All people coming into this country to work or settle should receive basic information about healthcare including the appropriate use of the ambulance service. We need community education to prevent escalating demand. Paramedics could be assigned to worst offending local communities to work in a joined up way with other agencies on preventative health care and health related issues.
With a smaller call volume we can create a smaller ambulance service with highly trained staff.
In the last 20 years paramedic practice has been transformed into a new health profession which requires its own career progression and structure, and vocational education. Our College of Paramedics needs to become the Royal College of Paramedics. Ambulance Trusts should provide courses, learning, secondment opportunities, auditing and observation days to keep staff highly trained and up-to-date in terms of skills and knowledge.
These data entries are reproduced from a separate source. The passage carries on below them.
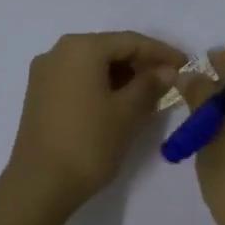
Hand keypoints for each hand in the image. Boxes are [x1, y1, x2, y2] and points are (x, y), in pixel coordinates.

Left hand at [4, 31, 186, 211]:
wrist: (40, 183)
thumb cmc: (89, 143)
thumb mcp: (127, 113)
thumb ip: (150, 85)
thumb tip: (166, 70)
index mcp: (81, 48)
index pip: (130, 41)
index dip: (161, 52)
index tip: (185, 64)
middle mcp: (58, 52)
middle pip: (108, 49)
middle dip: (140, 63)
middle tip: (168, 80)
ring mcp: (44, 73)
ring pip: (91, 65)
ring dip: (121, 75)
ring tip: (148, 94)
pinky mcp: (39, 94)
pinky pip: (77, 79)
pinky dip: (100, 85)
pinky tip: (119, 102)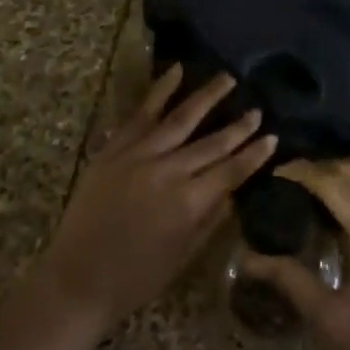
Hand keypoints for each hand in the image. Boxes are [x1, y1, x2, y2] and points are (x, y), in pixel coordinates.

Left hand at [39, 66, 276, 331]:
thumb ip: (210, 219)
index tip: (272, 137)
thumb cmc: (135, 278)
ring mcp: (138, 155)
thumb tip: (233, 191)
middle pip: (211, 143)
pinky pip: (140, 114)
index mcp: (189, 203)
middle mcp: (168, 171)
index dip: (254, 154)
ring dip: (207, 97)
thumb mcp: (183, 255)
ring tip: (227, 78)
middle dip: (239, 127)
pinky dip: (160, 91)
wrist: (77, 278)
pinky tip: (176, 71)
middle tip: (258, 110)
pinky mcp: (114, 149)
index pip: (231, 171)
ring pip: (181, 118)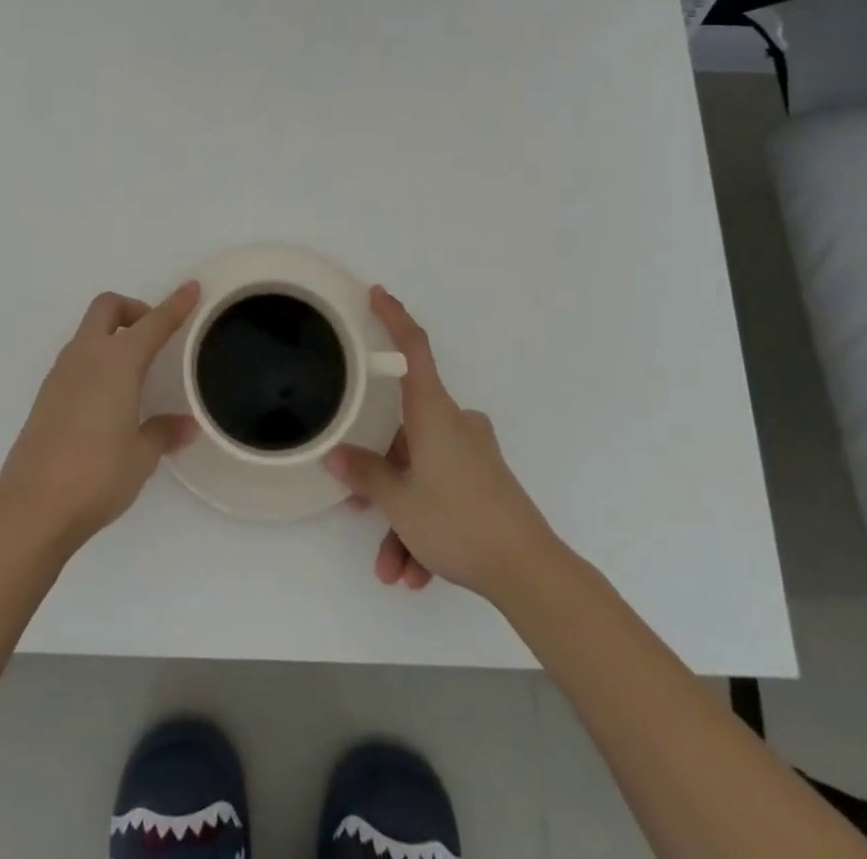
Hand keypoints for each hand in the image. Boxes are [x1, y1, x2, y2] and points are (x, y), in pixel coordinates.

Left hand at [0, 283, 199, 550]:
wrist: (32, 508)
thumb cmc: (97, 475)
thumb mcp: (141, 455)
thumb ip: (163, 432)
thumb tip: (186, 425)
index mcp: (117, 361)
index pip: (153, 323)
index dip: (175, 304)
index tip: (192, 288)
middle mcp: (86, 356)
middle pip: (107, 307)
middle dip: (133, 309)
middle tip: (153, 336)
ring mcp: (60, 374)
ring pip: (88, 332)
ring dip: (112, 335)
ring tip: (135, 370)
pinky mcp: (45, 396)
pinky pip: (76, 360)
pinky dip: (96, 361)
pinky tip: (108, 397)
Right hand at [326, 287, 556, 601]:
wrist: (530, 572)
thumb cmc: (457, 520)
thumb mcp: (398, 500)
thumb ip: (365, 474)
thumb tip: (336, 456)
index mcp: (434, 412)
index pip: (413, 349)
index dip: (394, 318)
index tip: (378, 293)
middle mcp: (455, 424)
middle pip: (405, 433)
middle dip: (382, 476)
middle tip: (359, 508)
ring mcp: (473, 454)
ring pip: (421, 473)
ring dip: (402, 518)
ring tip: (393, 568)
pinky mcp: (485, 483)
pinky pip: (442, 493)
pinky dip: (425, 527)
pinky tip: (416, 573)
We need Emergency Care Practitioner and Critical Care Paramedic schemes throughout the country to create highly trained professionals to deal with some of the most challenging pre-hospital patients. These schemes have been shown to be very effective and cost saving. They can be paid for by savings made by the reduction in call volume.
Recent innovations in paramedic practice and the development of pre-hospital health professional roles offer a way forward toward new approaches to critical care and longer term prevention of escalating costs.
The ambulance service in the UK is one of the best in the world, unfortunately it has been taken for granted. But by reforming it we can make this country the world leader in pre-hospital care.